Sunday, July 29, 2012

Pope Benedict Didn’t Look Behind the Scenes

Pope Benedict Didn’t Look Behind the Scenes / Yoaxis Marcheco Suárez
Translator: Unstated, Yoaxis Marcheco Suárez   

In Cuba there is the habit of arranging or accommodating things so as to keep up appearances, while the reality and the truth remains behind the curtain. So it usually happens in businesses, offices, agencies and ministries. Lying is so natural and inventing figures and adulterating statistics so common, that we can now say that we Cubans have lived the story and the bad idea for a long time. Invention has saturates all the spaces at all levels, clearly we can’t leave this behind, the greatest storytelling, the most fallacious, is the State.

So, this great machinery of invention was put into practice during the visit of Pope Benedict XVI. Specialized as it is to invent images and pretend that’s not what they are, the created a whole march of the combative people, where hypnotized masses in the strictest order and most militarized discipline waited, listened, cheered and said goodbye to the Pope.
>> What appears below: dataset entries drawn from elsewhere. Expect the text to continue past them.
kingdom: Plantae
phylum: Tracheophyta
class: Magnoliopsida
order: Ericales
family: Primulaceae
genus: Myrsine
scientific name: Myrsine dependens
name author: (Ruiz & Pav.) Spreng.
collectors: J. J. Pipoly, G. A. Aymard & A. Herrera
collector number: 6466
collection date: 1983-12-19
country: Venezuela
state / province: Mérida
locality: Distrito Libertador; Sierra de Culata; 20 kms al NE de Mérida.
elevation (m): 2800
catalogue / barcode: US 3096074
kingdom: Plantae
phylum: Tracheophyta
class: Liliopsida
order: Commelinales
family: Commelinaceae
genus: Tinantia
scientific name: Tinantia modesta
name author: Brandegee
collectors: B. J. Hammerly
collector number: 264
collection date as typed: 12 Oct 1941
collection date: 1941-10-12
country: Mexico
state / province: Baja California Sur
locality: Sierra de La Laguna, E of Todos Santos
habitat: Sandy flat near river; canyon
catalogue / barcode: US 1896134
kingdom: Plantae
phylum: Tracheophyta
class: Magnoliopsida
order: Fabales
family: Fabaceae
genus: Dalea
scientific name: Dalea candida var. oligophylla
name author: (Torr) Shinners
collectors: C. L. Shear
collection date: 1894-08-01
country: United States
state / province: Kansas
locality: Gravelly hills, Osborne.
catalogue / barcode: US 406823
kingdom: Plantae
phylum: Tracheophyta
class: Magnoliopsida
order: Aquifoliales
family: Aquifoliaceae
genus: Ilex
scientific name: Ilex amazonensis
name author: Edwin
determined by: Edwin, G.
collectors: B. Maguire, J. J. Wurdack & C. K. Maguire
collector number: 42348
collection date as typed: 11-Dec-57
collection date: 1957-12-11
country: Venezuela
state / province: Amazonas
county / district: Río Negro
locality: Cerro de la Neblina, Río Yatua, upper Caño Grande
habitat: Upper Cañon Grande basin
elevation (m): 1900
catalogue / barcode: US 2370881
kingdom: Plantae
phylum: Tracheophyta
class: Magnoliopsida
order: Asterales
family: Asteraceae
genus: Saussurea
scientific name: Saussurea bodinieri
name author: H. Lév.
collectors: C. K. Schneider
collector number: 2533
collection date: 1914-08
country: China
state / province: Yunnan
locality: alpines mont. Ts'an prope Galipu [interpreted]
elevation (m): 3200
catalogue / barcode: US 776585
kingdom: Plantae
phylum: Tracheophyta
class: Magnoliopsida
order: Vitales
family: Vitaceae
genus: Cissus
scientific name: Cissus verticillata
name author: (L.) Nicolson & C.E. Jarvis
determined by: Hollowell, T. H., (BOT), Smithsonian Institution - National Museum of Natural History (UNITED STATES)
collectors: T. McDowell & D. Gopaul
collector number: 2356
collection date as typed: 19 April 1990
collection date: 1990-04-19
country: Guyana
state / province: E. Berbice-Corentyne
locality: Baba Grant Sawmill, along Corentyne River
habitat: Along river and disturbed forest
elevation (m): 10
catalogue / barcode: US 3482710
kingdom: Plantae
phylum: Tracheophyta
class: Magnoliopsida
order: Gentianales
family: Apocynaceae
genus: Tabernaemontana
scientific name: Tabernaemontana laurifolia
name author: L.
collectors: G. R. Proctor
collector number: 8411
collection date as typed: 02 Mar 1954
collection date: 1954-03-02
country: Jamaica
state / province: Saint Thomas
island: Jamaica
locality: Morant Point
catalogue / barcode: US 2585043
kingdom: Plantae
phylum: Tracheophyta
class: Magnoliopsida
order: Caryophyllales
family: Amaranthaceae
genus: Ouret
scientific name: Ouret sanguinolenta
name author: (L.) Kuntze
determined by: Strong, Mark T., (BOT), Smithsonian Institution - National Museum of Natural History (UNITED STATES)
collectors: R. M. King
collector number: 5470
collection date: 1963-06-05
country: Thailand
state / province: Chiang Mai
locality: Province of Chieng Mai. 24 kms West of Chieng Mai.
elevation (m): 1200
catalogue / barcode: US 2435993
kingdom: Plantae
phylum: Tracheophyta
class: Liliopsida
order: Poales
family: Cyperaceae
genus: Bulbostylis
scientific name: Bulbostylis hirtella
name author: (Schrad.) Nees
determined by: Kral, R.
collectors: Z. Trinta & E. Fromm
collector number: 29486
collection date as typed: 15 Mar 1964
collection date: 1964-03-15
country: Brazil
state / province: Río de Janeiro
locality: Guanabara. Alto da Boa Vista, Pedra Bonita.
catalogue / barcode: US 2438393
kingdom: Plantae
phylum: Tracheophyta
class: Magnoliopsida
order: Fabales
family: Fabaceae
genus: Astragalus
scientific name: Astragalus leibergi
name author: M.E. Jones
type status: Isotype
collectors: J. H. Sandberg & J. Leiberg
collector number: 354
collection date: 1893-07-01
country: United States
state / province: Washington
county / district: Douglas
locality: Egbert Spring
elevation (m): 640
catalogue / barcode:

A considerable number of those attending the masses offered by the Pontiff both in Santiago de Cuba as in Havana attended not because the Pope is of interest to them, much less the Catholic Church, but because the Revolution called them to line the streets and plazas and make up the number, so that the world would see a fierce and respectful people show consideration to the leader of the Catholics. Benedict appeared dazzled by by crowd listening to his homilies and did not notice, or at least pretended not to very well, what was happening behind the scenes.

Among the crowd and all around it a strong police cordon was set up, belonging to the organs of State Security, the mission was not to let opponents or dissidents enter the plazas. Despite the measures and precaution, some could express themselves, still it ended in assaults and blows by the Cuban Red Cross, which should have been neutral. Although the aggression occurred only a few yards from the Pope, he took a cold political attitude and showed no sign, then or later, of giving any importance to the event.

Nor did he give any importance to the hundreds of detainees, some in prisons and others in their homes, among these later were my husband and I, guarded all night the night before the mass in the Plaza of the Revolution in Havana, and through the whole time this lasted, in the house of some fellow servants in the faith, who gave us asylum and showed their solidarity and friendship, witnesses also to the arbitrariness of the repressive forces of the Cuban government.

Benedict XVI has refused to offer an opinion on what happened with the Cuban dissidents during his visit, he refused to listen to them and bring them under his spiritual protection. Cardinal Jaime Ortega, in addition, was hostile toward the opponents and too servile and cloying with respect to the authorities. It seems that the Cuban Catholic Church and the highest levels at the Vatican have given their approval to the Cuban dictatorship. It would not be the first time that Catholics made pacts with the powerful and with bad governments.

For my part, I who did see what happened behind the scenes, because I was behind them, say and will say what happened in Cuba during the visit of Pope Benedict XVI, particularly from my own experience, which although I am not Catholic and have no interest in being in the close presence of this person, was placed under house arrest, watched for hours as if I were a criminal and held incommunicado because, like many others, my husband’s cellphone was cut off and silenced from before the mass and several days afterwards.

Benedict did not see this, or pretended that he did not, so delighted was he with the false theater, while behind the scenes the reality was very different from the appearances.